Los rituales son consubstanciales al ser humano. Desde que somos lo que somos, monos sin pelo que se creen la última soda del desierto, los ritos y los rituales nos han acompañado. Desde que nacemos hasta que pelamos el bollo, liamos el petate, pateamos el balde o estiramos la pata, no dejamos de participar y protagonizar, de forma consciente o no, rituales.
Ya sea que hayas sido dejado en el suelo como los antiguos romanos, para ver si tu futuro padre tiene a bien recogerte y con ese gesto levitatorio reconocerte como una persona, descendiente de su gens y merecedor de un nombre. O si, como los inuit, has sido rebozado en nieve en un rito para asegurar tu resistencia al fresco clima que te espera el resto de tu vida. O si te bautizaron lo antes posible, porque, como todo el mundo sabe, el niño moro está expuesto al peligro de ser ojeado, robado por los duendes o chupado por las brujas, sin contar con que si se muere su almita perpleja se queda flotando en ni se sabe dónde, (aunque el Catecismo de la Santa Madre Iglesia insista en que confiemos en la misericordia divina: «En cuanto a los niños muertos sin Bautismo, la Iglesia solo puede confiarlos a la misericordia divina, como hace en el rito de las exequias por ellos. En efecto, la gran misericordia de Dios, que quiere que todos los hombres se salven y la ternura de Jesús con los niños, que le hizo decir: Dejad que los niños se acerquen a mí, no se lo impidáis (MC 10, 14), nos permiten confiar en que haya un camino de salvación para los niños que mueren sin Bautismo». Aunque si nos ponemos a pensar en todas las cosas horribles que el dios de Israel permite, mejor nos cubrimos las espaldas y por si acaso, les echamos el agua a los pela’os, que daño no les va a hacer), los rituales comienzan con la vida y con ellos terminamos la vida.
Regresando al tema que nos ocupa en esta Lobatomía, los rituales nos persiguen ya sea que los aceptemos o que, de rebeldes, nos neguemos a participar en ellos.

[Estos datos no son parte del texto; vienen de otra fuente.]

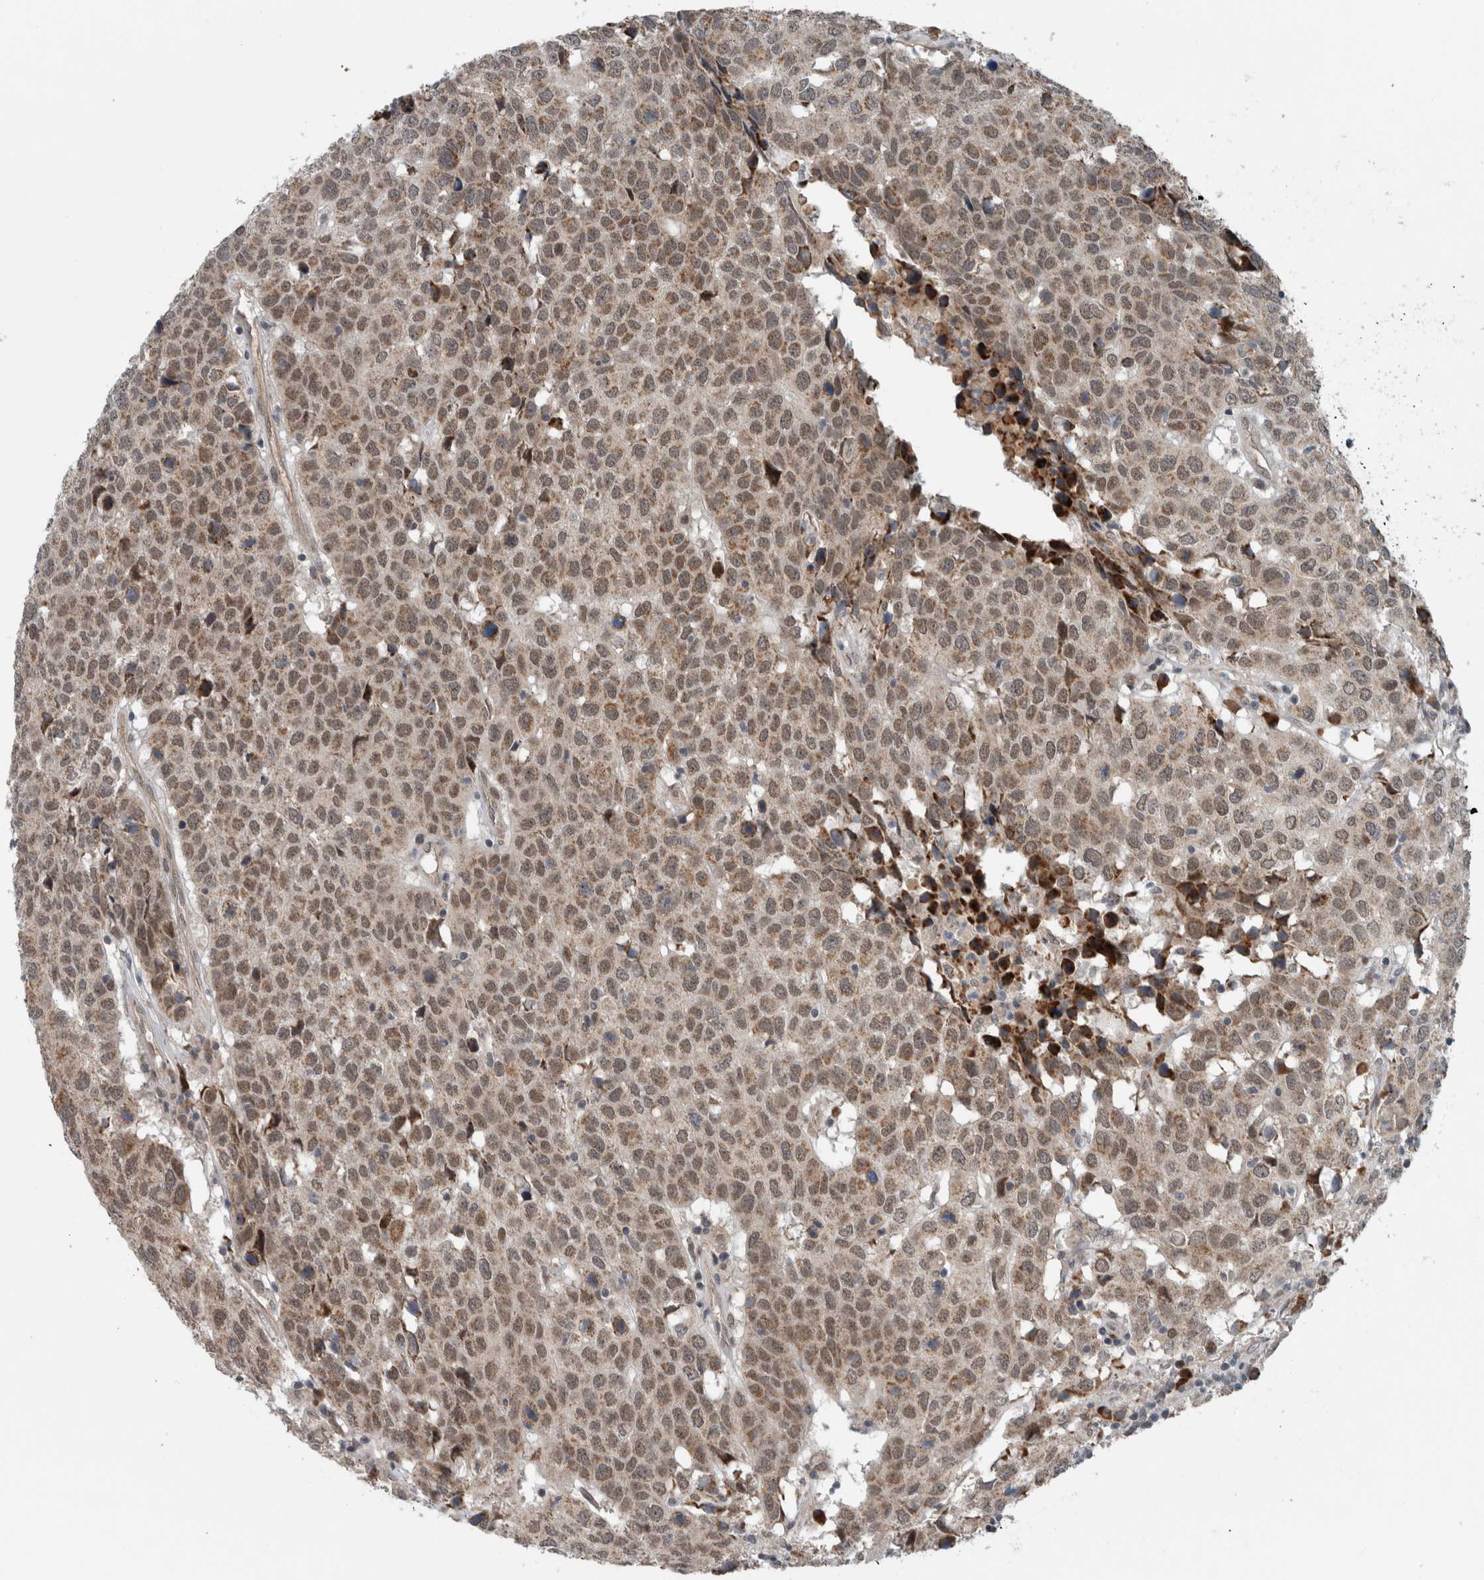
{"staining": {"intensity": "weak", "quantity": ">75%", "location": "cytoplasmic/membranous"}, "tissue": "head and neck cancer", "cell_type": "Tumor cells", "image_type": "cancer", "snomed": [{"axis": "morphology", "description": "Squamous cell carcinoma, NOS"}, {"axis": "topography", "description": "Head-Neck"}], "caption": "The image displays immunohistochemical staining of squamous cell carcinoma (head and neck). There is weak cytoplasmic/membranous positivity is identified in approximately >75% of tumor cells. (brown staining indicates protein expression, while blue staining denotes nuclei).", "gene": "GBA2", "patient": {"sex": "male", "age": 66}}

El paso de un año a otro no se salva de estar rodeado de ellos, como todos los umbrales, cruzar el limes entre un conteo de ciclo solar y otro es complicado. Así andamos, que si poniéndonos bragas rojas, que si comiendo lentejas o caminando alrededor de la casa arrastrando una maleta. Como si a los dioses del destino les importara lo más mínimo si te comiste las doce uvas o si te atragantaste con la sexta.
Al fin y al cabo, estamos en el 2021 solo si nos atenemos al calendario gregoriano, recordad que según los mayas el mundo acabó en el 2012 y desde entonces vivimos en Matrix.
Sea como fuere, estoy segura de que pocos años han sido más denostados que el 2020, y pocos han cargado con más expectativas que este 2021 que estamos estrenando hoy. Por mi parte esta mañana yo he abierto mi nueva agenda con cuidado, he aspirado con fruición el olor a tinta nueva, he ido escribiendo con cuidado los cumpleaños de mis afectos y las fechas claves en mi año.
Luego me he pasado un rato reflexionando antes de ponerme a escribir estas palabras. Viendo todas estas hojas en blanco, esa extensión de tiempo inmaculado. Un montón de días, horas, segundos, todos llenos de nada, ellos también expectantes. Deseando que nosotros los llenemos con vida.
Ese es mi deseo de Año Nuevo: que el miedo haya quedado en el 2020, que el 2021 sea solo vida. Y libertad.